**EXERCISE DESCRIPTION:** Copy the full listing, changing nothing.

*** RECORDS SHOWN ***

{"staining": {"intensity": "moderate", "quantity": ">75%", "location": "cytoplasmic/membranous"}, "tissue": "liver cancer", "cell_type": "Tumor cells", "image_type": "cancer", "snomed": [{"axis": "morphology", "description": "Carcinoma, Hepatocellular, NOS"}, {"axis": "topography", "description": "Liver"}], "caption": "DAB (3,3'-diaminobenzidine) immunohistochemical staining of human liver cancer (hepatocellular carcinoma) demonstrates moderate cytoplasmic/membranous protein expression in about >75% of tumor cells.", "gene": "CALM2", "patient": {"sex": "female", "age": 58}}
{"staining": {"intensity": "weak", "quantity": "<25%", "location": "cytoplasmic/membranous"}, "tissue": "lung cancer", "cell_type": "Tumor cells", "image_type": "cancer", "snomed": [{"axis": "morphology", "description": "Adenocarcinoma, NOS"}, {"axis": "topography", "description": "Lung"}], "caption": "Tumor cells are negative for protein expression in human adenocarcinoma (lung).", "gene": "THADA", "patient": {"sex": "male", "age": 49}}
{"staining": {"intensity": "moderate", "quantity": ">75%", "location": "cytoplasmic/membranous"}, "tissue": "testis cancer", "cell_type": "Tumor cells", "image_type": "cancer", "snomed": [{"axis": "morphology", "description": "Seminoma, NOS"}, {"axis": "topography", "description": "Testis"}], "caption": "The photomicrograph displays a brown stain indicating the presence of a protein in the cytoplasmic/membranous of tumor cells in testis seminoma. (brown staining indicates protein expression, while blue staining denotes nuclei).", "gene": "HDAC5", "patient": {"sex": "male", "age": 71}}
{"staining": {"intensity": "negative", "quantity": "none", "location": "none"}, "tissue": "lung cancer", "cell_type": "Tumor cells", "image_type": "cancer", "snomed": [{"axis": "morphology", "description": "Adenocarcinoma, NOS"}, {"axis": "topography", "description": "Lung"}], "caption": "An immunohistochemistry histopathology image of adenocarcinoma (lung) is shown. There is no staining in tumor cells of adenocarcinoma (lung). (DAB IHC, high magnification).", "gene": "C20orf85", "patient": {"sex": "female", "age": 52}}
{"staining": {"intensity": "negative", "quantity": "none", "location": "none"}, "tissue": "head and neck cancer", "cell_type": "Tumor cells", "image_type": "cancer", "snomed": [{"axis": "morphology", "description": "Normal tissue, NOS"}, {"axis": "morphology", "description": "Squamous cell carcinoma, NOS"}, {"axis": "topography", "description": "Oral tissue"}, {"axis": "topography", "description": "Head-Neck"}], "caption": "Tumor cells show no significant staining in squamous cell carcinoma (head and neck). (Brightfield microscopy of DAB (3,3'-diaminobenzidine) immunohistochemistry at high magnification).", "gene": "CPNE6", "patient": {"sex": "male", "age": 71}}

***

**SOLUTION FOR THIS EXERCISE:**
{"staining": {"intensity": "moderate", "quantity": ">75%", "location": "cytoplasmic/membranous"}, "tissue": "liver cancer", "cell_type": "Tumor cells", "image_type": "cancer", "snomed": [{"axis": "morphology", "description": "Carcinoma, Hepatocellular, NOS"}, {"axis": "topography", "description": "Liver"}], "caption": "DAB (3,3'-diaminobenzidine) immunohistochemical staining of human liver cancer (hepatocellular carcinoma) demonstrates moderate cytoplasmic/membranous protein expression in about >75% of tumor cells.", "gene": "CALM2", "patient": {"sex": "female", "age": 58}}
{"staining": {"intensity": "weak", "quantity": "<25%", "location": "cytoplasmic/membranous"}, "tissue": "lung cancer", "cell_type": "Tumor cells", "image_type": "cancer", "snomed": [{"axis": "morphology", "description": "Adenocarcinoma, NOS"}, {"axis": "topography", "description": "Lung"}], "caption": "Tumor cells are negative for protein expression in human adenocarcinoma (lung).", "gene": "THADA", "patient": {"sex": "male", "age": 49}}
{"staining": {"intensity": "moderate", "quantity": ">75%", "location": "cytoplasmic/membranous"}, "tissue": "testis cancer", "cell_type": "Tumor cells", "image_type": "cancer", "snomed": [{"axis": "morphology", "description": "Seminoma, NOS"}, {"axis": "topography", "description": "Testis"}], "caption": "The photomicrograph displays a brown stain indicating the presence of a protein in the cytoplasmic/membranous of tumor cells in testis seminoma. (brown staining indicates protein expression, while blue staining denotes nuclei).", "gene": "HDAC5", "patient": {"sex": "male", "age": 71}}
{"staining": {"intensity": "negative", "quantity": "none", "location": "none"}, "tissue": "lung cancer", "cell_type": "Tumor cells", "image_type": "cancer", "snomed": [{"axis": "morphology", "description": "Adenocarcinoma, NOS"}, {"axis": "topography", "description": "Lung"}], "caption": "An immunohistochemistry histopathology image of adenocarcinoma (lung) is shown. There is no staining in tumor cells of adenocarcinoma (lung). (DAB IHC, high magnification).", "gene": "C20orf85", "patient": {"sex": "female", "age": 52}}
{"staining": {"intensity": "negative", "quantity": "none", "location": "none"}, "tissue": "head and neck cancer", "cell_type": "Tumor cells", "image_type": "cancer", "snomed": [{"axis": "morphology", "description": "Normal tissue, NOS"}, {"axis": "morphology", "description": "Squamous cell carcinoma, NOS"}, {"axis": "topography", "description": "Oral tissue"}, {"axis": "topography", "description": "Head-Neck"}], "caption": "Tumor cells show no significant staining in squamous cell carcinoma (head and neck). (Brightfield microscopy of DAB (3,3'-diaminobenzidine) immunohistochemistry at high magnification).", "gene": "CPNE6", "patient": {"sex": "male", "age": 71}}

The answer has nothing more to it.